Yes plane would be 10km up and going at 900 kmph any stuff that floats could be carried a long way.

The PA103 debris field stretched some 130 km to the east coast. It's all down to the prevailing winds at all flight levels and, most likely in this case, ocean currents.
 
The PA103 debris field stretched some 130 km to the east coast. It's all down to the prevailing winds at all flight levels and, most likely in this case, ocean currents.

but what's the likelihood of anything appearing on the west coast?
 
but what's the likelihood of anything appearing on the west coast?

That depends on what the authorities actually know as to what has been disclosed to the media. The last reported position would suggest searching the west coast (of Malaysia) would not be very fruitful. However we don't know what other sources of information the authorities have and in particular what primary radar data the local military bodies have nor what subset of that data if any they are willing to disclose (or equally what they don't have/know since it might indicate the extent of their abilities to potential adversaries).
 
Given the lack of debris and the limited fuel load available, the aircraft must have landed at a facility where its presence can be kept quiet. This would probably be either in the Vietnamese jungle (where recommissioning an old USAF runway would be quite straightforward) or, more likely in a remote region of China where the air traffic controllers could be relied upon to keep their mouths firmly shut. We can safely rule out North Korea for obvious reasons.

I doubt that the plane made landfall but reckon you're on the right lines with the Chinese involvement. Most likely they've managed to force the plane down and land it on an aircraft carrier. A really, really long one. And the carrier is hidden among the thousands of islands (perhaps even disguised AS an island) in the region.

Either way, it's not looking good for the passengers or their families.

Too right. Wouldn't want to be in their shoes. :eek:
 
Latest reports suggest the aircraft had a cargo of racing pigeons in the hold, they may have got agitated and started flapping their wings, thus preventing the plane from going down, so it's probably still up there in the stratosphere.
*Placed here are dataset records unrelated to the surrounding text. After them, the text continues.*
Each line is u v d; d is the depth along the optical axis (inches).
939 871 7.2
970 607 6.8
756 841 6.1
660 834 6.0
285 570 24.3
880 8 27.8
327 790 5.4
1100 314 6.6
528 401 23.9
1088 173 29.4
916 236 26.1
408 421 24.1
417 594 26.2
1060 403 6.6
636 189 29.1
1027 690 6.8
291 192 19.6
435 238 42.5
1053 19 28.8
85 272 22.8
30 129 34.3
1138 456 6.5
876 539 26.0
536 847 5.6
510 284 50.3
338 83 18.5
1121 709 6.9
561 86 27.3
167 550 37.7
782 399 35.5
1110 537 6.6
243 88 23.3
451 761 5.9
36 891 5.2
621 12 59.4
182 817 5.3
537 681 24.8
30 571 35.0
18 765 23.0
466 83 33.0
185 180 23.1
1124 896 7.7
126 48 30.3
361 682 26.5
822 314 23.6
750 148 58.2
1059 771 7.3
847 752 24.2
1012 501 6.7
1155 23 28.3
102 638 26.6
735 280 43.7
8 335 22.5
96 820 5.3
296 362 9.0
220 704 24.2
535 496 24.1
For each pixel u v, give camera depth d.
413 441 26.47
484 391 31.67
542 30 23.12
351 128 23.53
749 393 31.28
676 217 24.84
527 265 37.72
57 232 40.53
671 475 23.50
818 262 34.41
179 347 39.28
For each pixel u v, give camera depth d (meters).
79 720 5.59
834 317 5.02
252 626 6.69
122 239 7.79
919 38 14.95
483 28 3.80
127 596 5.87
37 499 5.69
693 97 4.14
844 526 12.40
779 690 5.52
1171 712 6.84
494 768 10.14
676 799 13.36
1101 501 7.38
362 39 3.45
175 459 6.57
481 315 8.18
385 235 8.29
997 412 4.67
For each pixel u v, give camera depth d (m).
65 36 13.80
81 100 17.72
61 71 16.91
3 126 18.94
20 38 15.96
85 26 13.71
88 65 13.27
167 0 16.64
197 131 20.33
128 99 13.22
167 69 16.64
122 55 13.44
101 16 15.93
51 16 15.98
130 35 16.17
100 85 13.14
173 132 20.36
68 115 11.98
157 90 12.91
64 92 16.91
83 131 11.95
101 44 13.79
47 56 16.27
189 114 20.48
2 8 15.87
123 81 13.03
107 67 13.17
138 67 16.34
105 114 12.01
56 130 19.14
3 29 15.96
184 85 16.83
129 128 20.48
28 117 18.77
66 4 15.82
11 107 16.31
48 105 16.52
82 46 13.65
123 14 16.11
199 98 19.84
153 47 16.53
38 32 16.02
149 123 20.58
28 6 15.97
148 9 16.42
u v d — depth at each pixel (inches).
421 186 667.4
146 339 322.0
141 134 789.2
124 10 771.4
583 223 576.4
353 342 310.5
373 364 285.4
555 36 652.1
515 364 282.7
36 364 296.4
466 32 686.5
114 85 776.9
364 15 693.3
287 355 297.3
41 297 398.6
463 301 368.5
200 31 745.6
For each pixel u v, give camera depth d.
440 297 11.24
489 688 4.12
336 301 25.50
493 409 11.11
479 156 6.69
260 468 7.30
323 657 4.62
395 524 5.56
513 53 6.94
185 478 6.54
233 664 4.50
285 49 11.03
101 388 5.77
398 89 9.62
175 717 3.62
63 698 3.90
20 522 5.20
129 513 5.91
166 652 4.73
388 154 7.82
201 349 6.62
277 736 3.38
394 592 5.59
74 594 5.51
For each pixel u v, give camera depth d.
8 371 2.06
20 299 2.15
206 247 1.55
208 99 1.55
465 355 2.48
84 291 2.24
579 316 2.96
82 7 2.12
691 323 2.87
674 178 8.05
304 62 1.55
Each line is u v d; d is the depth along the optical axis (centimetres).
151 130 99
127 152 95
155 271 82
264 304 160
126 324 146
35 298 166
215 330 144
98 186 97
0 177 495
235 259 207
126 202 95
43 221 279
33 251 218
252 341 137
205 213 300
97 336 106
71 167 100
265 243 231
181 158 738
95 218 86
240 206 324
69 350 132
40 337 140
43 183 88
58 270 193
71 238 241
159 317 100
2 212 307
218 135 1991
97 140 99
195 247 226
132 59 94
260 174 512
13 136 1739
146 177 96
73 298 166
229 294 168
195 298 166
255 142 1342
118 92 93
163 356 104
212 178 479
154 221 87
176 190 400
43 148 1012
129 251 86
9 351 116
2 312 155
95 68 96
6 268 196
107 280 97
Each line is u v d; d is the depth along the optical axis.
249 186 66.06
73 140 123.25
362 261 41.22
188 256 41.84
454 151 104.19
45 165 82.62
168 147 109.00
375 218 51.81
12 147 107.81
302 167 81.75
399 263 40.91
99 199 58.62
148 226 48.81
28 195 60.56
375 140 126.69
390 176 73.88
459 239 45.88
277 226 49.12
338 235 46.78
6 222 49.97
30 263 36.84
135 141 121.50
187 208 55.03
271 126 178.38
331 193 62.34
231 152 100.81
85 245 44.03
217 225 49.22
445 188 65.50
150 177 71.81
Probably heading for Thirsk.
 
Latest reports suggest the aircraft had a cargo of racing pigeons in the hold, they may have got agitated and started flapping their wings, thus preventing the plane from going down, so it's probably still up there in the stratosphere. Probably heading for Thirsk.
yesitis2.gif
 
scrap that ....

The seas this plane has gone down in are very shallow compared to the sea in which the Air France plane crashed.
 
but what's the likelihood of anything appearing on the west coast?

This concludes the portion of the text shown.